While cutting the grass at our Italian bee research facility I came across what is most likely the largest and without question the most beautiful caterpillar I have ever encountered.

Caterpillar in hand

I had no idea what it was and initially could not find anything like it on Google so I emailed the photo to butterfly expert Robert Goodden from Worldwide Butterflies (wwb.co.uk).

I asked “Any idea what this is?”

Robert responded “It’s a Death’s Head Hawkmoth larva. Quite a find!”

It then occurred to me that only the day before and completely by coincidence we found a strange looking moth in amongst the pile of bees at the bottom of a failed colony.

So I sent that photo and asked: “Quite a name, is this it’s Mother? She had a fight with our bees….. no one did very well!”. I should point out that we later concluded that this colony had failed due to a particularly bad Varroa infestation and the moth had been there for some time when we discovered it.

Robert responded: “You’re absolutely right! That’s a remarkable photo. This species is known for entering bee hives in search of the honey”.

dead moth in hive

Further research revealed that the Deathshead Hawkmoth or Acherontia atropos is a fascinating creature. It’s a migratory moth primarily found in Europe, we found our example(s) in northern Tuscany. In spring it is also a rare migrator to Britain and with a wing span of up to 13cm it is without question Britain’s largest species of moth. There are two other species of the moth genus Acherontia, Acherontia styxand Acherontia lachesis which can be found in Asia.

It gets its name from the scull like marking seen on its thorax. The outer wings of the moth are predominantly dark brown in colour with lighter, slightly wavy grey, brown and yellow lines. The lower wings and underside are a relatively bright yellow with some brown wavy lines.

When discovered in bee hives they most often appear a uniform light yellowy brown colour as seen in the second photograph. This applies to the two examples we have now found and we have been shown a further five examples by Antonio Felicioli from the Department of Veterinary science at Pisa University. As Antonio explained, the change in colour is due to propolisation by the bees.

Moth photoMoth photo on white

When stealing honey, the moth gets past guard bees using its thick cuticle and resistance to bee venom. Once inside the hive the moth can move around unmolested by mimicking the scent of the bees [1]. It has also been rumoured that the moth can generate a sound that ‘paralyses’ the bees. It is certainly true that all three species have the ability to emit a loud squeak if irritated (the sound is produced by expelling air from the pharynx). A more credible theory suggests that this sounds like the queen piping which can make the bees ‘freeze’.

Most likely due to the scull like figure, the Death’s-head Hawkmoth has always had a negative reputation in folklore, being associated with the supernatural and evil. Indeed in South Aftrica it is wrongly rumoured that it has a poisonous, even fatal, sting.

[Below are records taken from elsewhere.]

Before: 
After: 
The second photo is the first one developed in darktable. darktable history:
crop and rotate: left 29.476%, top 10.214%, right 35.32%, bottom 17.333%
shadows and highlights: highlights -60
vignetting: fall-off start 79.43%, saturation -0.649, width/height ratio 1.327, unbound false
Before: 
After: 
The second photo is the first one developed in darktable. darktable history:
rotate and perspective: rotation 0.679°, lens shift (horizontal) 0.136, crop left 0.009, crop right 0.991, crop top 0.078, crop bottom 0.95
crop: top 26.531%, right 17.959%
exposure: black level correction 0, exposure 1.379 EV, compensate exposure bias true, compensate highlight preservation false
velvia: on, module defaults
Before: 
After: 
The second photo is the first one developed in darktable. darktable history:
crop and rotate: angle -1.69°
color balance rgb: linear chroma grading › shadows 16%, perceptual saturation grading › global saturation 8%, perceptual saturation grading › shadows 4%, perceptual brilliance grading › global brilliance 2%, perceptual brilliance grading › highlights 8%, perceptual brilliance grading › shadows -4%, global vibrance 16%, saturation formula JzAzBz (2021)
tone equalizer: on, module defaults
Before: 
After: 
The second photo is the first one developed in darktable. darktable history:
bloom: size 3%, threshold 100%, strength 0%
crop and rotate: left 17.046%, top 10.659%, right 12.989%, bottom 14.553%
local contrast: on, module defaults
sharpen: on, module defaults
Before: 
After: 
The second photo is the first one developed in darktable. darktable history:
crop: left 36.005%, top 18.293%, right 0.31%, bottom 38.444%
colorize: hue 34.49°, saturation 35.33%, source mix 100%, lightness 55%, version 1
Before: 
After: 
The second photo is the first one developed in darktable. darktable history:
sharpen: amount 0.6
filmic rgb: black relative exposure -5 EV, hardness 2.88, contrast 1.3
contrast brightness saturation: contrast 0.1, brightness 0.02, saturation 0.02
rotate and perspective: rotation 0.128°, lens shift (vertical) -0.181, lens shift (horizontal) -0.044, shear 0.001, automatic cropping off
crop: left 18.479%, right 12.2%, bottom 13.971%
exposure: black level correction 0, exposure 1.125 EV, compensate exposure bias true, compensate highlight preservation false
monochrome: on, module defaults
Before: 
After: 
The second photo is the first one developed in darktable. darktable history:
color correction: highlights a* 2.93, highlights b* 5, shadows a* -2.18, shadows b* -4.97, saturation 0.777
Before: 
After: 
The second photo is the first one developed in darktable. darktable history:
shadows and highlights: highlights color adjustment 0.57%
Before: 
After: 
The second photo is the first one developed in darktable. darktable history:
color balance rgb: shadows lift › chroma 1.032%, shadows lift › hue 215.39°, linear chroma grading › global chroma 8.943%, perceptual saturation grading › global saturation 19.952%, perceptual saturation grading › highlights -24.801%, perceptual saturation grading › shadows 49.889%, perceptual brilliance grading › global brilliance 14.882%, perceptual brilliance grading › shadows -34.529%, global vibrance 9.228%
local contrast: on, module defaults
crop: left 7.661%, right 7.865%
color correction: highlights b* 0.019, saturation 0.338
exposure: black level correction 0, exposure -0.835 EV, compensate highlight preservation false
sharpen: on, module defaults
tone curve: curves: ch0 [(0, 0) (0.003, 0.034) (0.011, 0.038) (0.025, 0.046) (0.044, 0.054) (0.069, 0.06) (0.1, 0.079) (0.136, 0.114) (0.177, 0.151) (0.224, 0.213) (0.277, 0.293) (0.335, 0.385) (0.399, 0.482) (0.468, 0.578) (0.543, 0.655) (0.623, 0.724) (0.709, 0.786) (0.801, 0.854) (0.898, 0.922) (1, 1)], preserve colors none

The death’s-head Hawkmoth has appeared in poems by John Keats, Bram Stoker’s “Dracula” and even Massive Attacks music video “Butterfly Caught”. Possibly most famously of all, the moth appeared in the Oscar winning film ‘Silence of the Lambs’ where the pupa was used as the calling card by the serial killer. Interestingly, while the script refers to the Acherontia styx it is the Acherontia atropos that appears in the film. Not only does it feature in the centre of the film’s promotional poster but also on the front cover of the original novel.

Moth Book cover 1

Moth book cover2

More information about the Death’s-Head Hawkmoth can be found here:

http://en.wikipedia.org/wiki/Death’s-head_Hawkmoth

http://en.wikipedia.org/wiki/Acherontia_atropos

http://karlshuker.blogspot.co.uk/2012/07/at-sign-of-deathshead.html

[1] Moritz, RFA, WH Kirchner and RM Crewe. 1991. Chemical camouflage of the death’s head hawkmoth (Acherontia atropos L.) in honeybee colonies. Naturwissenschaften 78 (4): 179-182.